= Perioperative period =

Period between preparation for surgery and resolution of its sequelae

The perioperative period is a period of a patient's surgical procedure. The period may include the three phases of surgery (preoperative, intraoperative, and postoperative), though it is a term most often used for the first and third of these only. It commonly includes ward admission, anesthesia, surgery, and recovery. Perioperative care is the care that is given before and after surgery. The primary concern of perioperative care is to provide better conditions for patients before an operation (sometimes construed as during operation) and after an operation.

== Perioperative care ==
The perioperative period is a period of a patient's surgical procedure. It commonly includes ward admission, anesthesia, surgery, and recovery. Perioperative may refer to the three phases of surgery: preoperative, intraoperative, and postoperative. More commonly, the term is used for the first and third of these only, as a term which is often specifically utilized to imply around the time of the surgery.

Perioperative care is the care that is given before and after surgery. The primary concern of perioperative care is to provide better conditions for patients before an operation (sometimes construed as during operation) and after an operation. The care takes place in hospitals, in surgical centers attached to hospitals, in freestanding surgical centers, or health care providers' offices.
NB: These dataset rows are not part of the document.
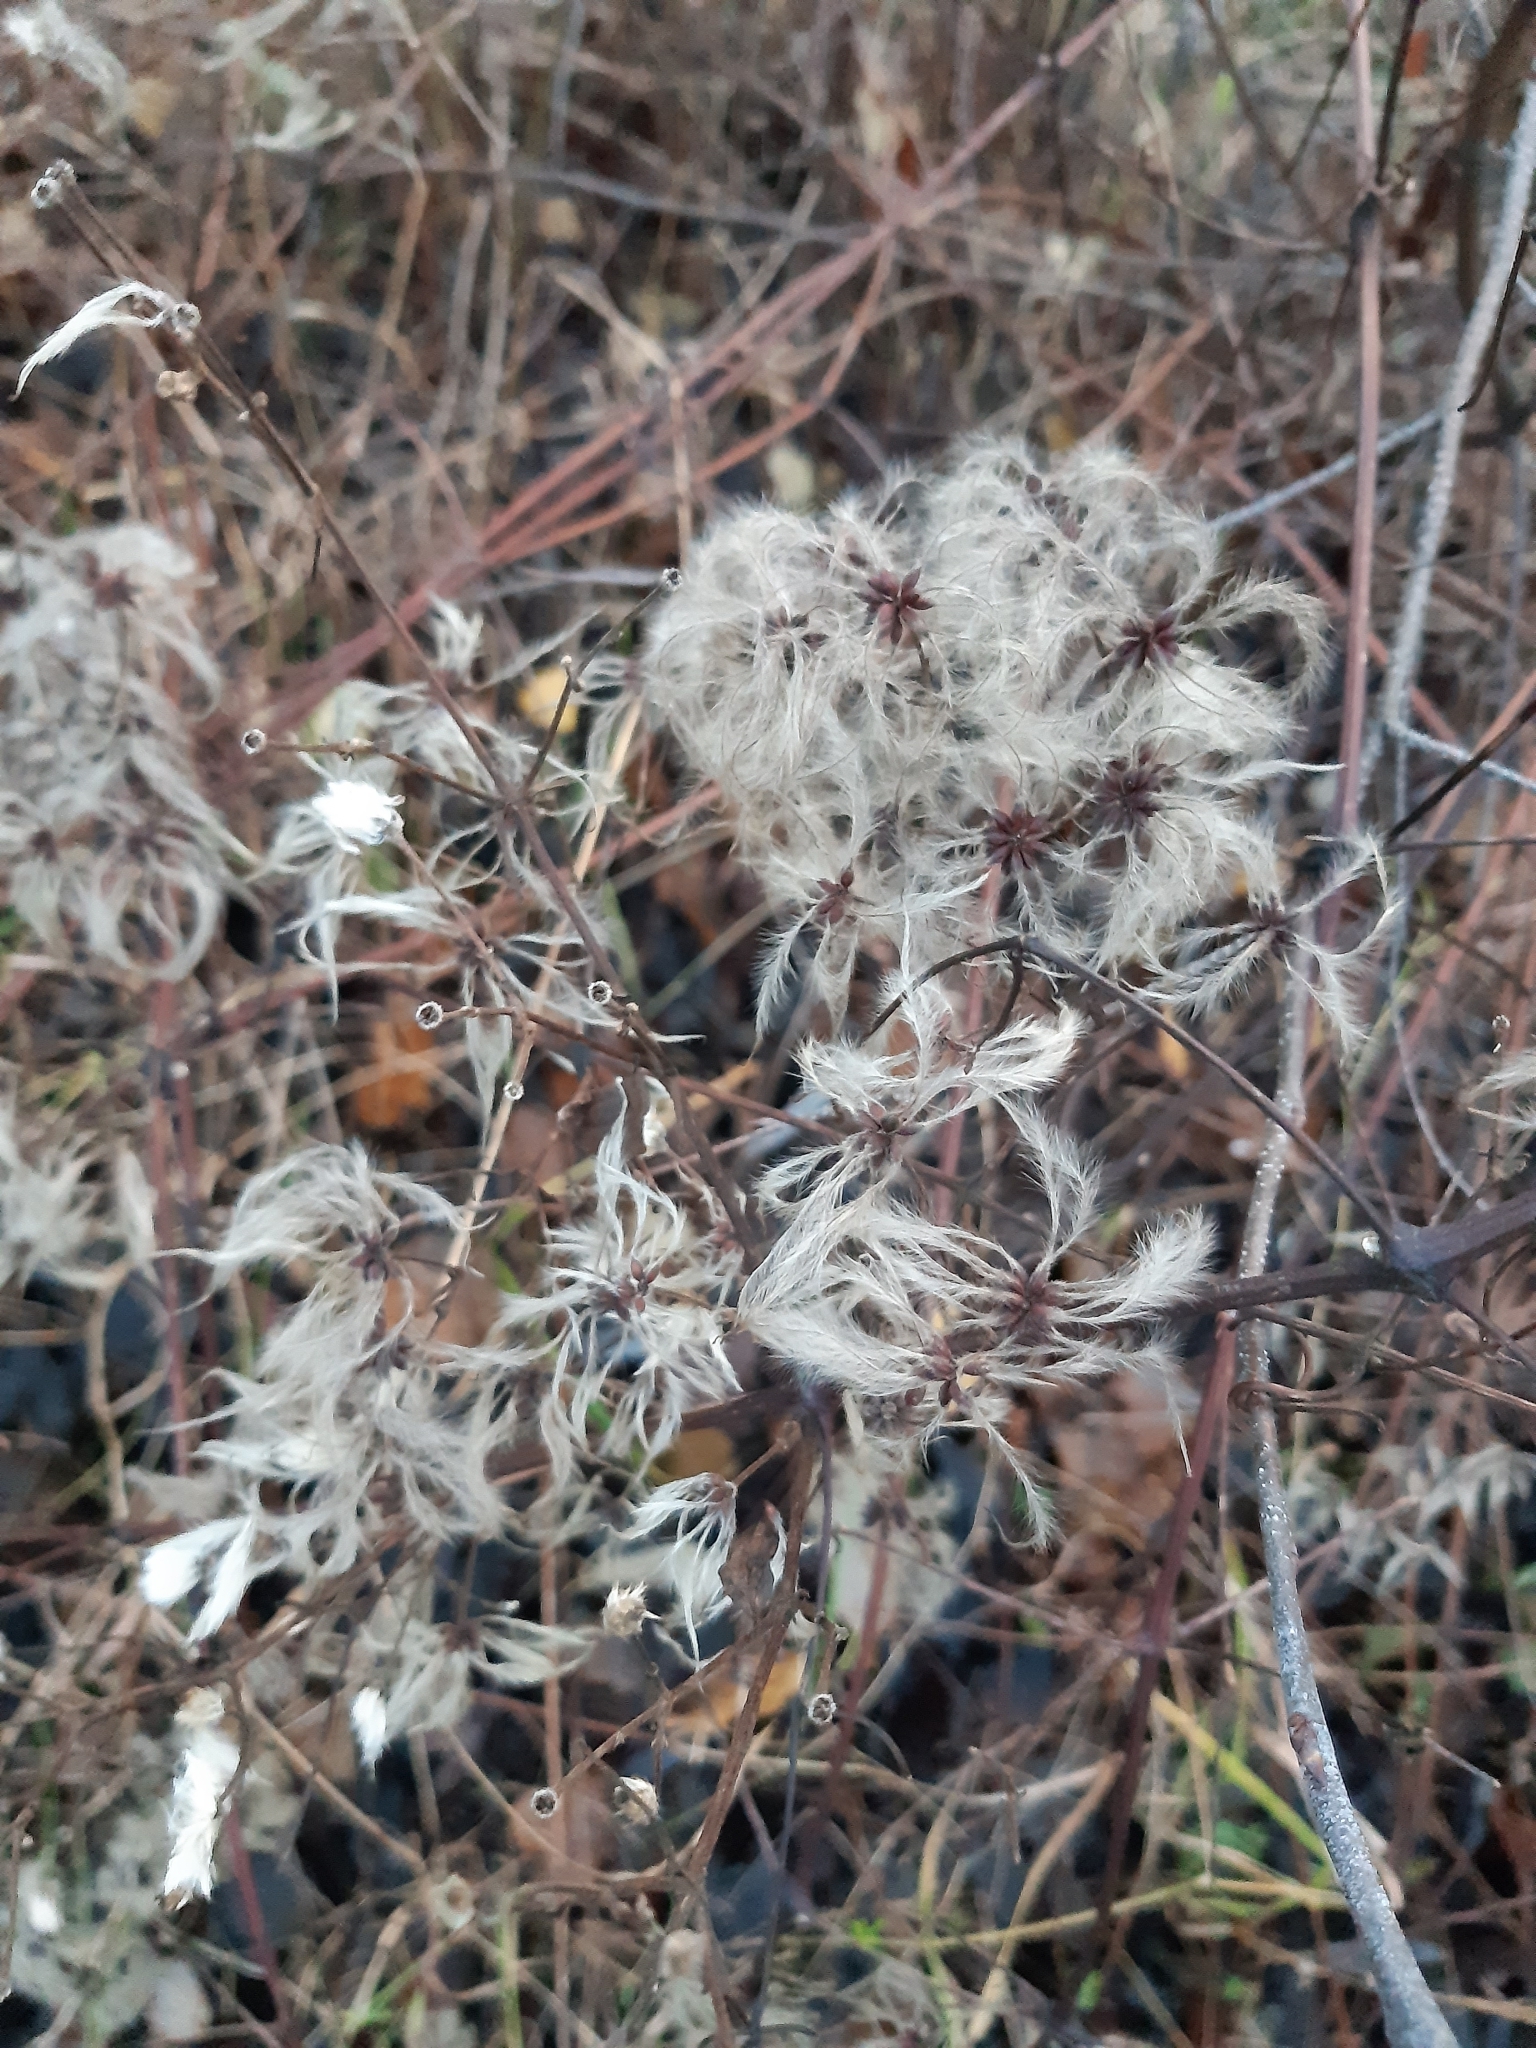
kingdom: Plantae
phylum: Tracheophyta
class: Magnoliopsida
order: Ranunculales
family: Ranunculaceae
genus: Clematis
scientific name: Clematis vitalba
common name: Evergreen clematis
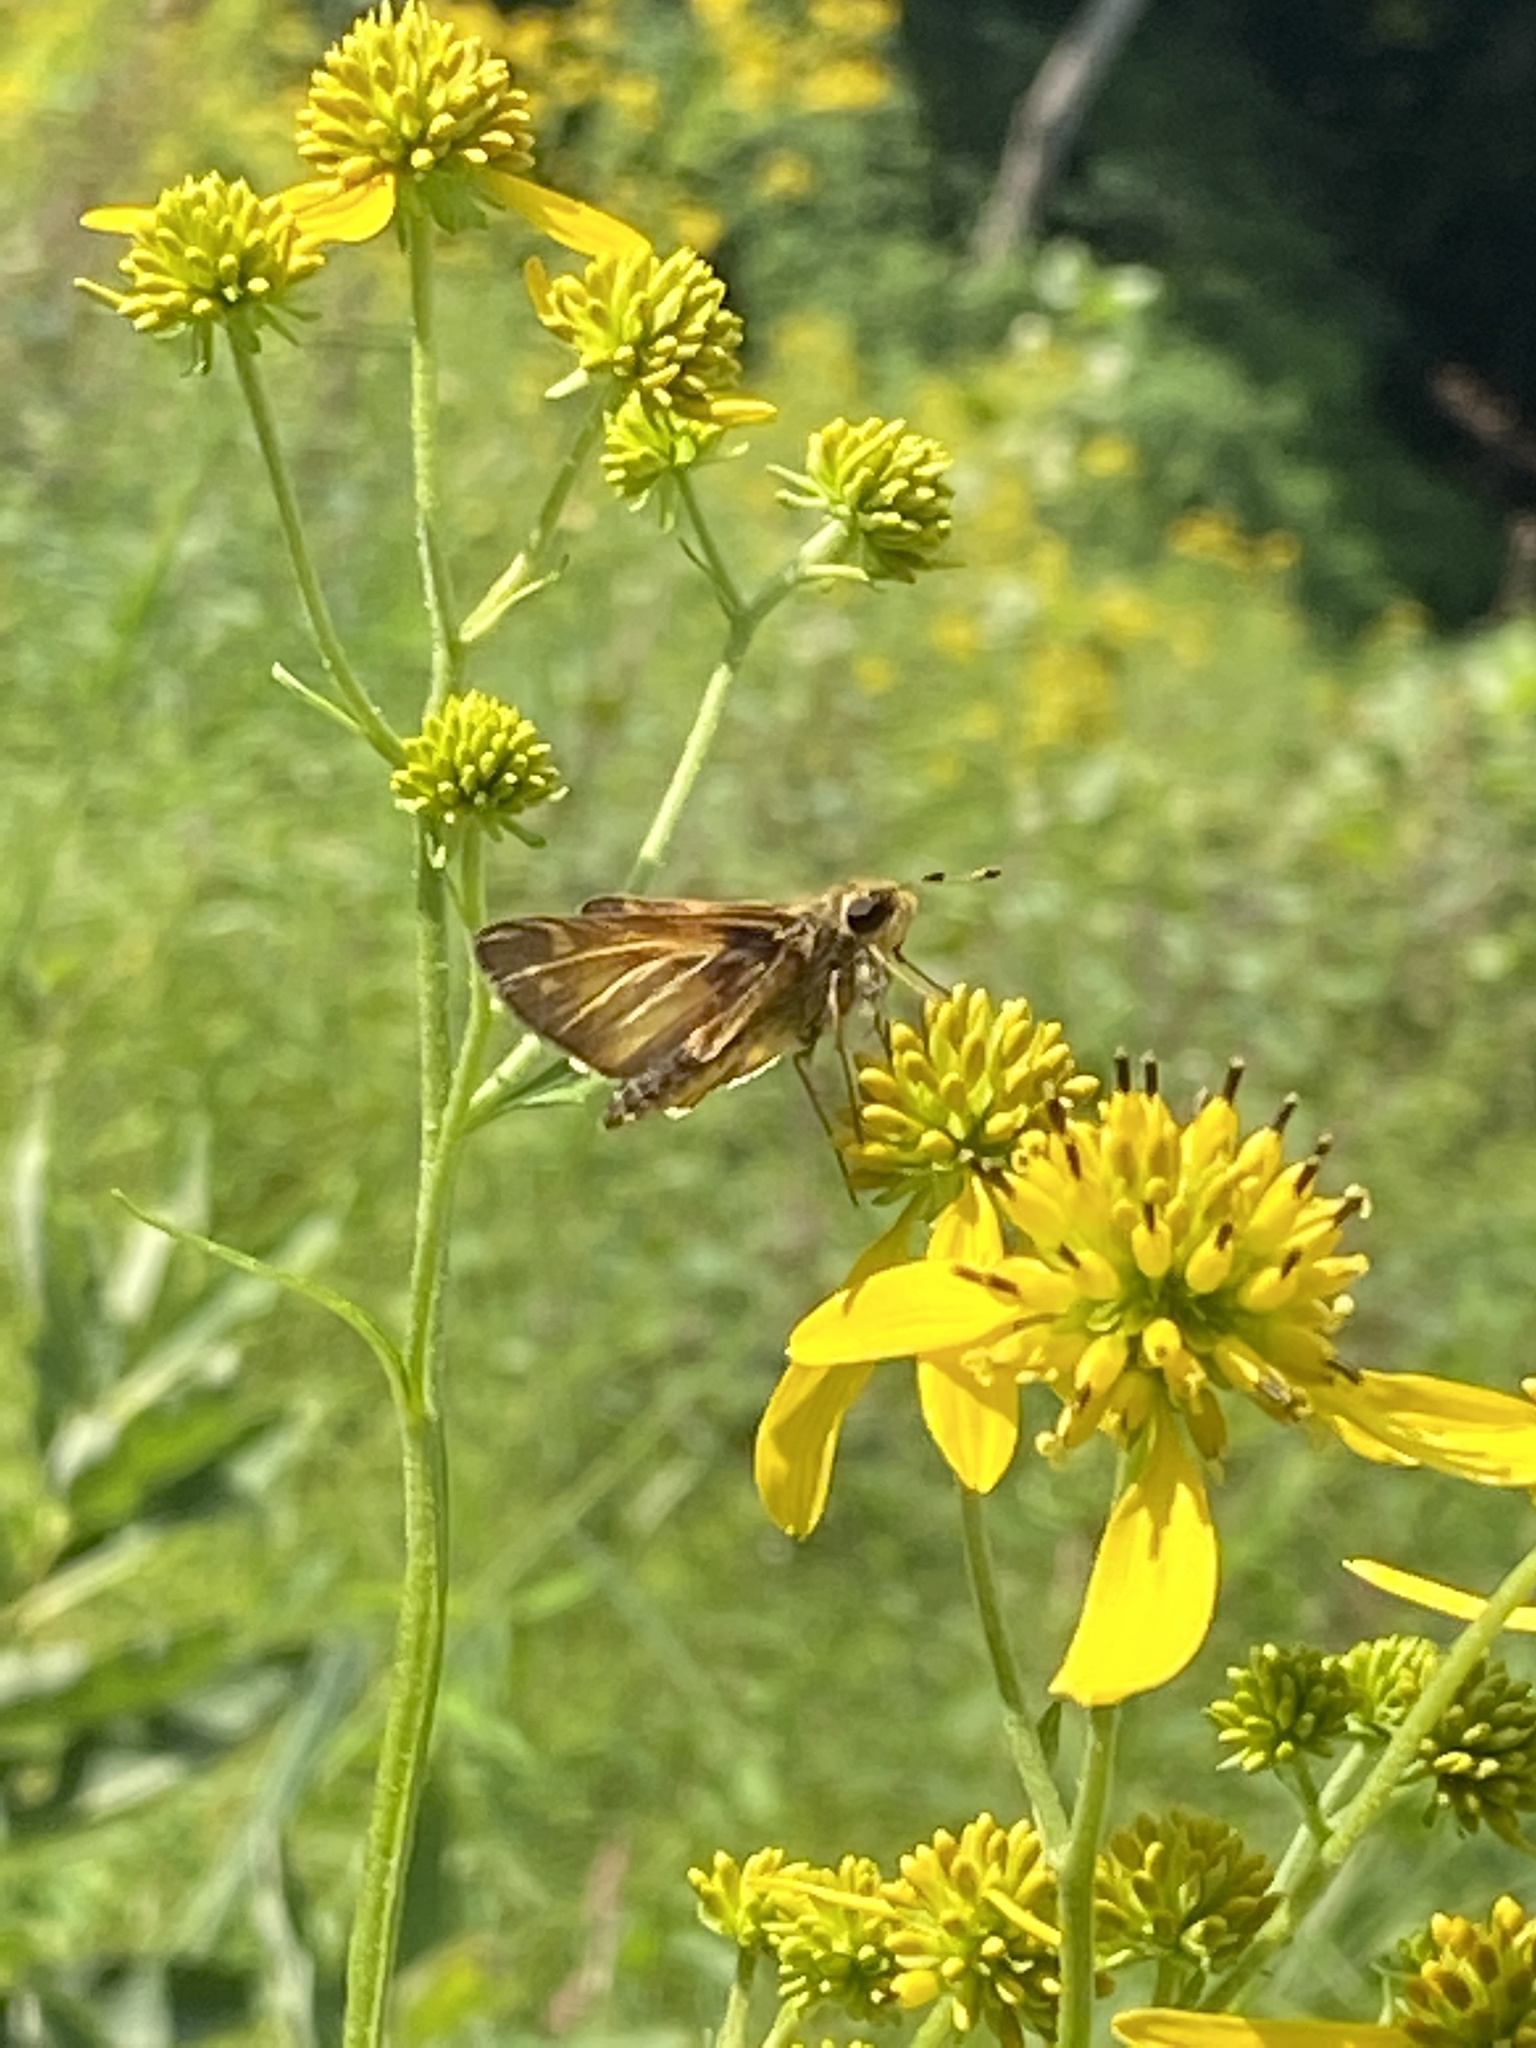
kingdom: Animalia
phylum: Arthropoda
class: Insecta
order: Lepidoptera
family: Hesperiidae
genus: Atalopedes
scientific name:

Findings from a systematic review of perioperative advance care planning suggest the importance and value that various types of decision aids have for patients to clarify their goals and specify others who can make decisions for them in case of unexpected surgical difficulties.

== Phases ==

=== Preoperative ===
The preoperative phase is used to perform surgical clearance, attempt to limit preoperational anxiety, and may include the preoperative fasting. This period prepares the patient both physically and psychologically for the surgical procedure and after surgery. For emergency surgeries, this period can be short and the patient may be oblivious to this; for elective surgeries preops, as they are called, can be quite lengthy due to a multitude of factors, including surgical clearance. Information obtained during preoperative assessment is used to create a care plan for the patient.

=== Intraoperative ===
The intraoperative period begins when the patient is transferred to the operating room table and ends with the transfer of a patient to the post-anesthesia care unit (PACU). During this period the patient is monitored, anesthetized, prepped, and draped, and the operation is performed. Nursing activities during this period focus on safety, infection prevention, opening additional sterile supplies to the field if needed and documenting applicable segments of the intraoperative report in the patients electronic health record. Intraoperative radiation therapy and intraoperative blood salvage may also be performed during this time.

=== Postoperative ===
The postoperative period begins after the transfer to the PACU and terminates with the resolution of the surgical sequelae. It is quite common for the last of this period to end outside of the care of the surgical team. It is uncommon to provide extended care past the discharge of the patient from the PACU. When stable at PACU, the patient is usually admitted to the surgical ward for continued postoperative care and recovery. Postoperative recovery is commonly used as a concept and can mean different things in different contexts and to different actors such as healthcare professionals and patients. Postoperative recovery is an energy-requiring complex process of returning to normality and wholeness that starts immediately after surgery and continues long after discharge. For patients recovery includes different turning points such as regaining independence and control over physical, psychological, social, and habitual functions and well-being.